Di hamparan dunia yang luas, setiap insan adalah wayfarer, pengembara yang mencari tempatnya di antara semesta kemungkinan. Ada yang lahir di tanah yang subur, diberi cahaya untuk tumbuh, dan ada pula yang terlempar ke padang gersang, merintih di antara kerikil takdir. Sehebat apa pun engkau, sebaik apa pun niatmu, jika kau berada di tempat yang keliru, maka langkahmu adalah sia-sia—ibarat a swan in the desert, angsa yang terdampar di lautan pasir.
Seorang maestro bisa menjadi tak lebih dari seorang pengamen bila ia diletakkan di jalanan yang tak mengenali seninya. Seorang pemimpin bijak bisa menjadi bahan olok-olok di tengah kawanan yang buta akan kebijaksanaan. Dalam realpolitik, seorang idealis bisa menjadi pelanduk yang terhimpit di antara gajah-gajah kekuasaan. Dunia ini tak selalu adil, karena kebenaran pun sering kali tersesat dalam labirin pragmatisme, tertelan oleh zeitgeist zaman yang lebih memilih kepalsuan yang nyaman daripada kebenaran yang menyakitkan.
Maka, di mana tempatmu?
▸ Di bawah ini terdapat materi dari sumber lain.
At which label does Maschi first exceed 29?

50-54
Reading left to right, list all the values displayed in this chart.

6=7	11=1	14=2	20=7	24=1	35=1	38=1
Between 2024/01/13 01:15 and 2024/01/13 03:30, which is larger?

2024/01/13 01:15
Apakah engkau berada di tanah yang memberi ruang bagi akarmu untuk menembus bumi dan rantingmu menjangkau langit? Ataukah kau terjebak di dalam echo chamber, di mana suaramu hanya menjadi gema yang berulang tanpa arah?
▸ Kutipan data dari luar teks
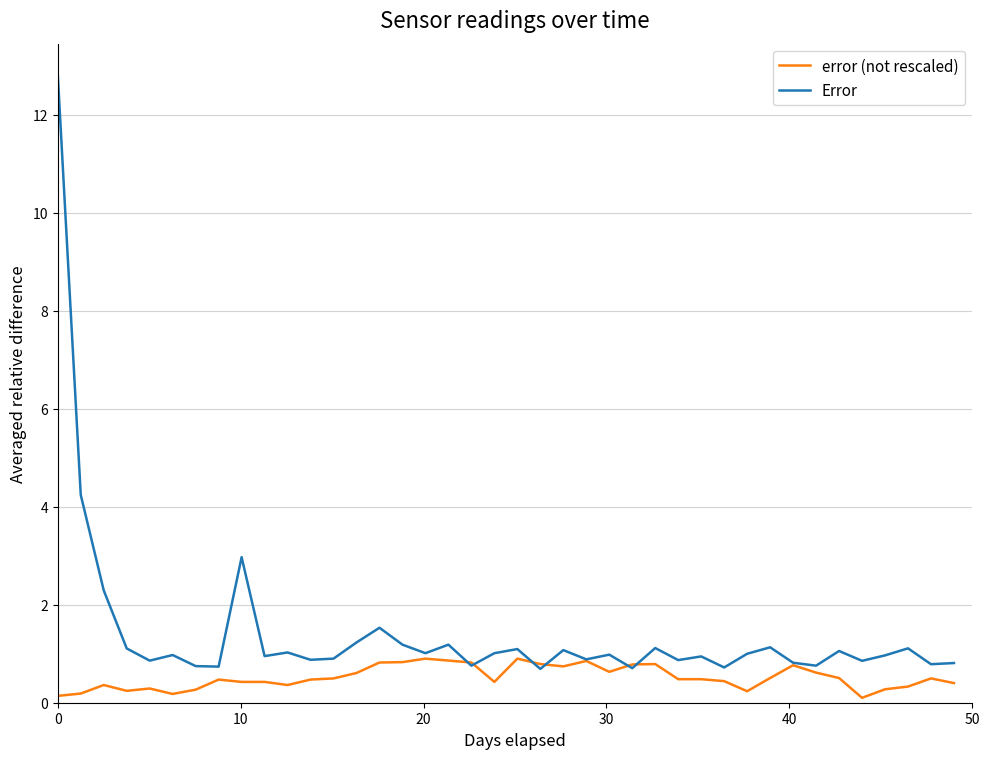

Which series has the largest range (max minus min)?

Error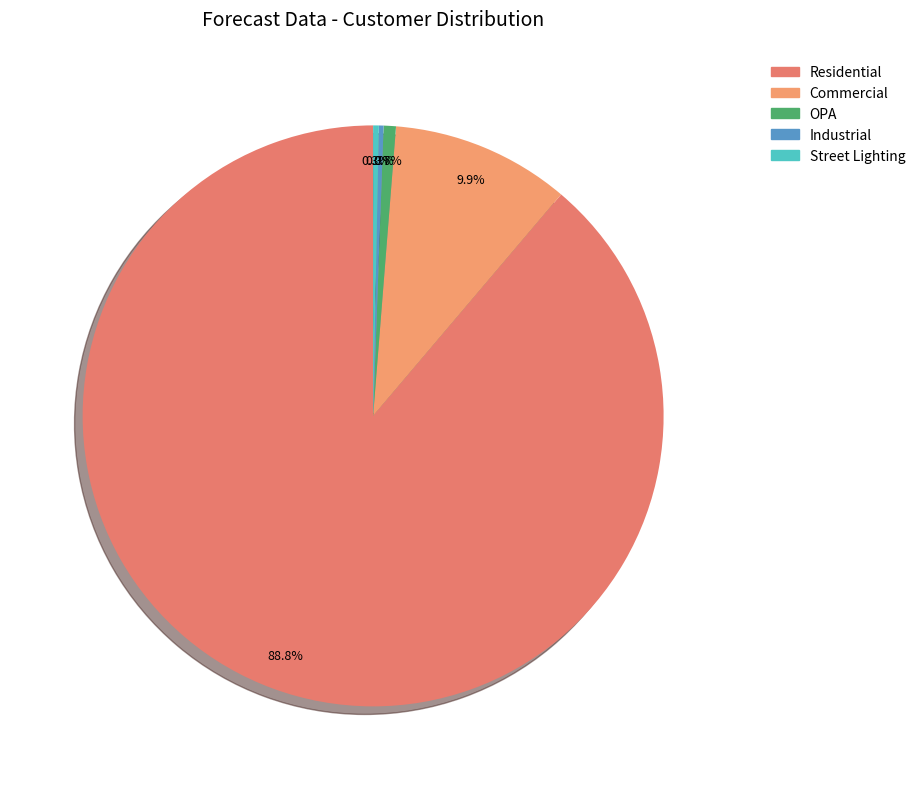

Which category accounts for the majority?

Residential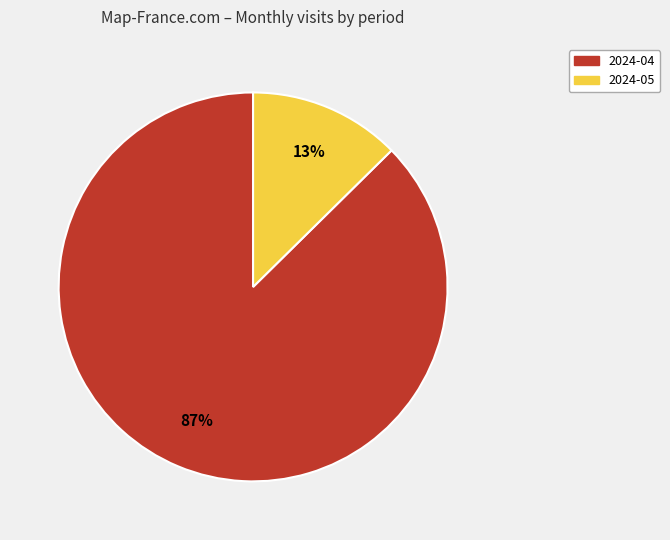

To the nearest percent, what percentage of the pie is 2024-05?

13%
Tidak cukup hanya menjadi baik. Tidak cukup hanya menjadi benar. Context is everything. Seorang diamond in the rough tetaplah batu di mata orang yang buta akan kilaunya. Jika engkau ingin bernyala, pastikan kau berada di tempat yang memahami cahayamu. Jika kau ingin tumbuh, carilah tanah yang tak menolak benihmu.
Karena sehebat apa pun engkau, bila berada di tempat yang salah, kau tak lebih dari a lion in a cage—seekor singa yang terkukung dalam jeruji, kehilangan aumannya, menatap luasnya rimba hanya sebagai ilusi.